STATED EXERCISE: In the ioapiTools documentation, which four dimensions must the variables in a file include for the tools to read them?
===== EXTRACT
O'Reilly & Assoc, Sebastopol, CA
Back to Contents
At present, the ioapiTools support reading from and writing to ioapi and CF files. In particular, the variables in these files need to include all four dimensions (time, layer, row or latitude, and col or longitude). For example, the tools can access any of the cctm files produced by CMAQ, but they will fail on reading boundary files. In future versions, the tools will support reading ioapi files with three- and four-dimensional variables.
The following geographic projections are presently supported by the tools:
Lambert Conformal Conic
I use the term CF files to refer to netCDF files that attempt to hold to the standards of the netCDF Climate and Forecast metadata conventions:
In addition, these CF files have two essential variables. The first is a grid-mapping variable named after the specific geographic projection. The grid-mapping variable contains all the projection information. The second variable is "ioapi_meta." This ancillary variable retains all the additional metadata necessary to reconstruct the original ioapi file.
Back to Contents
Example 1:
$ python>>> import ioapiTools as ioT
>>> f = ioT.open("~/tmp/CCTM_ACONC.D2.001")
Example 2:
>>> g = ioT.open("~/tmp/o3_aconc.nc")
Example 3:
>>> fs = ioT.scan("~/tmp/CCTM_ACONC.D2.0*", "1996-06-24 12:00", \
"1996-06-26 22:00")
==========
===== PROVIDED DATA
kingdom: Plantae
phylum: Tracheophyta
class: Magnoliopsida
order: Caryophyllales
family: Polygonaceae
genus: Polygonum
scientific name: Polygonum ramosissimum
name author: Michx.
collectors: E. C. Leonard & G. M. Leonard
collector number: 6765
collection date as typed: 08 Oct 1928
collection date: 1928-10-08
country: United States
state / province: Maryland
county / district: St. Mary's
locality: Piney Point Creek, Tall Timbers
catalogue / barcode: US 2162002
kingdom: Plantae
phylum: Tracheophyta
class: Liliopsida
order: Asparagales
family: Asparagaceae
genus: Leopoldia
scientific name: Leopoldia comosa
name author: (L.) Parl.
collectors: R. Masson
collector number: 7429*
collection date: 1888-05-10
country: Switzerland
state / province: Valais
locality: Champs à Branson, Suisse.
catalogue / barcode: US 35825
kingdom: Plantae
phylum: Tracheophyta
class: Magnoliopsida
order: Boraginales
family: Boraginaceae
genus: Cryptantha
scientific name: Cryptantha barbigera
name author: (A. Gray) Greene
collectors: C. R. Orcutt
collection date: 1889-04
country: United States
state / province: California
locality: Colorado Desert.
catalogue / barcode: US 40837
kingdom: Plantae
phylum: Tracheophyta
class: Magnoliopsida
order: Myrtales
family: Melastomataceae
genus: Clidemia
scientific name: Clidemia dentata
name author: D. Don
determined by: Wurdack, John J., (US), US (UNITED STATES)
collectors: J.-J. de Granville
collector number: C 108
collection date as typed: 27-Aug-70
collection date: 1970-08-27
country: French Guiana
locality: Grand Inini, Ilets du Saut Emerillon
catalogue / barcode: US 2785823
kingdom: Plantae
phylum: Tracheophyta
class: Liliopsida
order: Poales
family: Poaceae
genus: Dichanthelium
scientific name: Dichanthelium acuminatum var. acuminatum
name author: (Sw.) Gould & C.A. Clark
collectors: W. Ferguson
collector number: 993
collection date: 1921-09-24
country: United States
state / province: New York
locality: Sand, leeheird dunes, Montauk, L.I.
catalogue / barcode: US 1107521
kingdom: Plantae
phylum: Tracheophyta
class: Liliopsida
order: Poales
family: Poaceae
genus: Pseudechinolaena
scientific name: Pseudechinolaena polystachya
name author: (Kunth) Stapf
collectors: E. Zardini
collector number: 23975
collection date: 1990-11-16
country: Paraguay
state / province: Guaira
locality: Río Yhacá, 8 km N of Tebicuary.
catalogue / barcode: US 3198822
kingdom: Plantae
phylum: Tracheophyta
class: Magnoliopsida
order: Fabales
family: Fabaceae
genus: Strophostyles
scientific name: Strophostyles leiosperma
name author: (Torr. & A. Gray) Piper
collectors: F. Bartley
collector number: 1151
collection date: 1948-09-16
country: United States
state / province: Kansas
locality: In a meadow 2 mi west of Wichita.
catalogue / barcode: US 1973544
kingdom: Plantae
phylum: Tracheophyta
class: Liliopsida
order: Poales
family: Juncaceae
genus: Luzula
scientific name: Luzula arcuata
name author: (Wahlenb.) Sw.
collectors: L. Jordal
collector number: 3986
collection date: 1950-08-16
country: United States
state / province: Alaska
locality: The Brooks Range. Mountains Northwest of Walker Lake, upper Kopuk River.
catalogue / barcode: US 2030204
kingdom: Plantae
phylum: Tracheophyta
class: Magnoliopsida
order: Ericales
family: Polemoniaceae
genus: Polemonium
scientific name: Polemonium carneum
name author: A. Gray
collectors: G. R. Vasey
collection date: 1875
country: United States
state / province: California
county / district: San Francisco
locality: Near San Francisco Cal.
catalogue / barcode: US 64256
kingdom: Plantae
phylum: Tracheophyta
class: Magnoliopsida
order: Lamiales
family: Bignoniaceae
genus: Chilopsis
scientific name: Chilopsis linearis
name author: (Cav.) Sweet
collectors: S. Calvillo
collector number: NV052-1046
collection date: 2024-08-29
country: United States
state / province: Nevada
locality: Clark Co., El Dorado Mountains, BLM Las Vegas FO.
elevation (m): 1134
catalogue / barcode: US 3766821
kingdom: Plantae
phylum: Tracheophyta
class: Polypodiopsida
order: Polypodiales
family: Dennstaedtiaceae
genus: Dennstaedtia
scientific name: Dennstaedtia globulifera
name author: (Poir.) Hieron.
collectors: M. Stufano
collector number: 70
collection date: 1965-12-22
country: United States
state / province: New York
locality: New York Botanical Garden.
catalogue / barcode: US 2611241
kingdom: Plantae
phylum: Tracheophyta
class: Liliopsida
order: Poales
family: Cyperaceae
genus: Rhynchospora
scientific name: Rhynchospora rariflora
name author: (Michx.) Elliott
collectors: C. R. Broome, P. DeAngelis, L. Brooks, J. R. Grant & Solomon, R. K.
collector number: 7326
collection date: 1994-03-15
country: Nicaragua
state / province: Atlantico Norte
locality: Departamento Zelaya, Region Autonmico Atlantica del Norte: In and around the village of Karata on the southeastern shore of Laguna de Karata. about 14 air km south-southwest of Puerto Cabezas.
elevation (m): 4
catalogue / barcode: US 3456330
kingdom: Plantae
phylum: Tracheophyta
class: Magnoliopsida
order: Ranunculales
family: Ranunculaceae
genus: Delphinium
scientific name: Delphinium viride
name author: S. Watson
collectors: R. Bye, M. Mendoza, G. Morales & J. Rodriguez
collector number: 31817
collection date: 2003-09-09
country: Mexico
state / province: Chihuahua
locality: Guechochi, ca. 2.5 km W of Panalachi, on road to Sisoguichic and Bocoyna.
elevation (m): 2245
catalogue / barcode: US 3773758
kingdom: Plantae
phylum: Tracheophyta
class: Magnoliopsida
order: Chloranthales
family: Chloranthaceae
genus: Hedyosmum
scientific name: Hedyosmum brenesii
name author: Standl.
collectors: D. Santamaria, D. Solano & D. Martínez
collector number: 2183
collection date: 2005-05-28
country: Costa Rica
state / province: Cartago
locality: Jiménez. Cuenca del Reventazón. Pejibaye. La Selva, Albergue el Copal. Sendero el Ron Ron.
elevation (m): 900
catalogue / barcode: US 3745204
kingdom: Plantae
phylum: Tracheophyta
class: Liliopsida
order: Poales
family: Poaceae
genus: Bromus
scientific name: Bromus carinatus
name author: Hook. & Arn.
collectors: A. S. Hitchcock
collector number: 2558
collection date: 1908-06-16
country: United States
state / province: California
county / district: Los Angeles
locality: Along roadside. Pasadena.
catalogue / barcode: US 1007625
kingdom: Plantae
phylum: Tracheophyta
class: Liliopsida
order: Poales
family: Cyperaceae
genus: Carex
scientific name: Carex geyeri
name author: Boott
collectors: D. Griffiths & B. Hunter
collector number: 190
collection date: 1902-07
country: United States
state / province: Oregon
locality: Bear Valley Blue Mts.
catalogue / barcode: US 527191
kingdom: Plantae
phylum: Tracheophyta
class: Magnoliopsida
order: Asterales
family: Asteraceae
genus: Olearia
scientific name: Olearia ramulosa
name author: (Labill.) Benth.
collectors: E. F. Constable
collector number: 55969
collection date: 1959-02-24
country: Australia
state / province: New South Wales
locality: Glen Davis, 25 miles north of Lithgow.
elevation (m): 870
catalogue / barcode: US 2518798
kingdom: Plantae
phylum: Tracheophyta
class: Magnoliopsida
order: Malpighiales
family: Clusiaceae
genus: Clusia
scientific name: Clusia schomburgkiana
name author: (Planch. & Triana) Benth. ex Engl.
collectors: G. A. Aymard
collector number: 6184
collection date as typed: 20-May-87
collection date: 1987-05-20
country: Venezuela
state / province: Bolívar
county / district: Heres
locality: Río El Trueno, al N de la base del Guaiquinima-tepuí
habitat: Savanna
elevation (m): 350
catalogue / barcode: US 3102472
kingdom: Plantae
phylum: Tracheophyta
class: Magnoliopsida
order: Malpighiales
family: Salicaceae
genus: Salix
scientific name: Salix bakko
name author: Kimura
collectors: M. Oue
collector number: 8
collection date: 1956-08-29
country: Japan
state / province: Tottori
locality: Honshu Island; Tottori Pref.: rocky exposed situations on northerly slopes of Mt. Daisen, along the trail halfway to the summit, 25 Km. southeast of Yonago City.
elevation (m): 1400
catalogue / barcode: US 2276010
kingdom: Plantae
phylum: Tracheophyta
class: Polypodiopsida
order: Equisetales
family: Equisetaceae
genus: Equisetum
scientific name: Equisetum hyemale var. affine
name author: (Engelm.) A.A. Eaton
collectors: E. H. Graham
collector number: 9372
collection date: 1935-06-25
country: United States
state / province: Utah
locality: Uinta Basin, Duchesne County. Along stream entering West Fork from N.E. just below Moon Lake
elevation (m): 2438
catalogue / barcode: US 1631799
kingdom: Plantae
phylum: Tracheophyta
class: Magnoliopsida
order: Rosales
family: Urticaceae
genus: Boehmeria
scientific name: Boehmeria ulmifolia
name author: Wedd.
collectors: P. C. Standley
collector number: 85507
==========
IN RESPONSE: Time, layer, row or latitude, and col or longitude.